Fanta ├╝ber alles

A few days ago I woke up and was thinking about caffeinated beverages, when I vaguely remembered how the current attempts to revive the Fanta brand were covering up the sinister secret–that Fanta was actually a drink invented specifically for Nazi Germany.

I mentioned this to sara. We laughed, both agreeing that it was obviously some crazy stuff I’d come up with in a dream.

Coke sponsoring the 1936 Nazi Olympics. Sales of Coke dropping after it was advertised as Kosher. The Nazis banning the importation of Coke syrup as a threat to Europe’s precious bodily fluids. Coca-Cola’s German operation coming up with Fanta as a drink more acceptable to the Third Reich. All completely ludicrous and very, very silly.
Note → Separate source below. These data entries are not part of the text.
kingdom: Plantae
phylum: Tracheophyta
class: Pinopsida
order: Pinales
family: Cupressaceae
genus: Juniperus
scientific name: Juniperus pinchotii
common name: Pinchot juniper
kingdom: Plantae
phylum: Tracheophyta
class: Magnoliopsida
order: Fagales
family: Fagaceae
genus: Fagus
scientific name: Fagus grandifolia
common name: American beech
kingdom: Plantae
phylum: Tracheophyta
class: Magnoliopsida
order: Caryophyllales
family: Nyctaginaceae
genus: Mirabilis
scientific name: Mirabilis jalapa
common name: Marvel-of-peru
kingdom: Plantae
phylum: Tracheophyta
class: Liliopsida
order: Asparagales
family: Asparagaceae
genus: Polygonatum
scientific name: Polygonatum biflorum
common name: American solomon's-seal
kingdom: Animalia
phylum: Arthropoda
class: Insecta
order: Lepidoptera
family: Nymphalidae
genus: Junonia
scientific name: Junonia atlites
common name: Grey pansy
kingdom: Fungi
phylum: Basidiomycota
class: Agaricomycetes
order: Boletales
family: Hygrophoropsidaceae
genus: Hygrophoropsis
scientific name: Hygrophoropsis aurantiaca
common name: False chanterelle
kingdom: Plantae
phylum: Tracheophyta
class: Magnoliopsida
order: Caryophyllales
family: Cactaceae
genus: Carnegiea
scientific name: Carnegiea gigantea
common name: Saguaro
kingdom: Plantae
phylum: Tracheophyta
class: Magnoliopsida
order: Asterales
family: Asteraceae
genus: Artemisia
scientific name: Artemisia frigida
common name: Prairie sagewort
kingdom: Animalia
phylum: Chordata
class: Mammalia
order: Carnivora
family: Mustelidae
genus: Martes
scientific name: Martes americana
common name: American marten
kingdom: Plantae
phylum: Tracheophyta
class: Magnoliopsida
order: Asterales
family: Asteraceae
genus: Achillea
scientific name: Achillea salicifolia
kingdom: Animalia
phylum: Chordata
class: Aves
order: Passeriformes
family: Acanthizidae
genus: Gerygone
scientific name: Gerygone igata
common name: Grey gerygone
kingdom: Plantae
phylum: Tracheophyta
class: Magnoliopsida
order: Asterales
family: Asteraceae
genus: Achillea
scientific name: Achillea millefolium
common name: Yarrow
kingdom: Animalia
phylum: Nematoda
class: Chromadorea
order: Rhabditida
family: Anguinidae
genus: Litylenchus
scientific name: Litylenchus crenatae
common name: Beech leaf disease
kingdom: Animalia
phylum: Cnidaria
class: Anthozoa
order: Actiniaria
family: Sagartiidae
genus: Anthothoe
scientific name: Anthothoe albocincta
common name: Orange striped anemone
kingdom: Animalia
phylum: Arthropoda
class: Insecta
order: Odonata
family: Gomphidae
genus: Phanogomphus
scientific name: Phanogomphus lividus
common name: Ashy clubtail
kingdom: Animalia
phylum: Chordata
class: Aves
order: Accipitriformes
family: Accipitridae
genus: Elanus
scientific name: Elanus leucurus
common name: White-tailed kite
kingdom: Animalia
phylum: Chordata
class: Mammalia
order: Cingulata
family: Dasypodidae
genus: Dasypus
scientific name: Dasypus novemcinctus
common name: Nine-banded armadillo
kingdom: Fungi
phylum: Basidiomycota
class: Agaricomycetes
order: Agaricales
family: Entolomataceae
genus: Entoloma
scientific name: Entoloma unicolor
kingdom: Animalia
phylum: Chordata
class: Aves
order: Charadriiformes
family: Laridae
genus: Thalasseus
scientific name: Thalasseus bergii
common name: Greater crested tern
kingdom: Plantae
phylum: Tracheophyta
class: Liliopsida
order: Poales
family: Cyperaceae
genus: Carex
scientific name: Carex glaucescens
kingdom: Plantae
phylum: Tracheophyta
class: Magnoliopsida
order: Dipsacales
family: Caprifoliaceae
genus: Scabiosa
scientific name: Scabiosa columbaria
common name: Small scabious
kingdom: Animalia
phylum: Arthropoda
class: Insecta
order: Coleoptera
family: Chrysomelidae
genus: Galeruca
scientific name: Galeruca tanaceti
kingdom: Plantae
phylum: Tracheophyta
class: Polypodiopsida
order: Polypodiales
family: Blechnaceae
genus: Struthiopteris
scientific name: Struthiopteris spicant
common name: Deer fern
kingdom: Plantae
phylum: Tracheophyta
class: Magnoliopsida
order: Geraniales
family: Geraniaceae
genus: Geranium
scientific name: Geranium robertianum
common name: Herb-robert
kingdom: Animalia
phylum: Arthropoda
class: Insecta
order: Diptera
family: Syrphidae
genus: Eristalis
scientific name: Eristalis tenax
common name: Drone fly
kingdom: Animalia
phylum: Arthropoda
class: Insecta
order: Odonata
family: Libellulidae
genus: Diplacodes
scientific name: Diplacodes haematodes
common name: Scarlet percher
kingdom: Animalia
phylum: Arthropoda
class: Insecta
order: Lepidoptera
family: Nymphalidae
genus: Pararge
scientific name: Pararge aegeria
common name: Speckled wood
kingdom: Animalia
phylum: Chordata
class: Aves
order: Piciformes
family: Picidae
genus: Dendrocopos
Except… it’s true. It’s all true. I’d obviously read about it somewhere, somewhen, and it had stuck in the back of my mind, only to surface like a bad dream.

Here’s another crazy stupid dream: Coca-Cola are setting up factories in villages across the country. As the Coke flows, the villagers realize the factory is sucking the village wells dry. Meanwhile, the factory pumps out a toxic sludge of lead, cadmium and chromium, source unknown. Eventually the local water supply is declared undrinkable, and all the villagers can do is drink Coke… or their bottled water product, Dasani.

It’s the half-remembered plot of a Ben Elton novel. No, wait, my mistake, it’s another actual news story. So’s the one about Coca Cola paying right-wing paramilitaries to kill troublesome union leaders and their families in Columbia.

This is it. This is the week when reality became so bizarrely horrific that I could no longer believe it was real.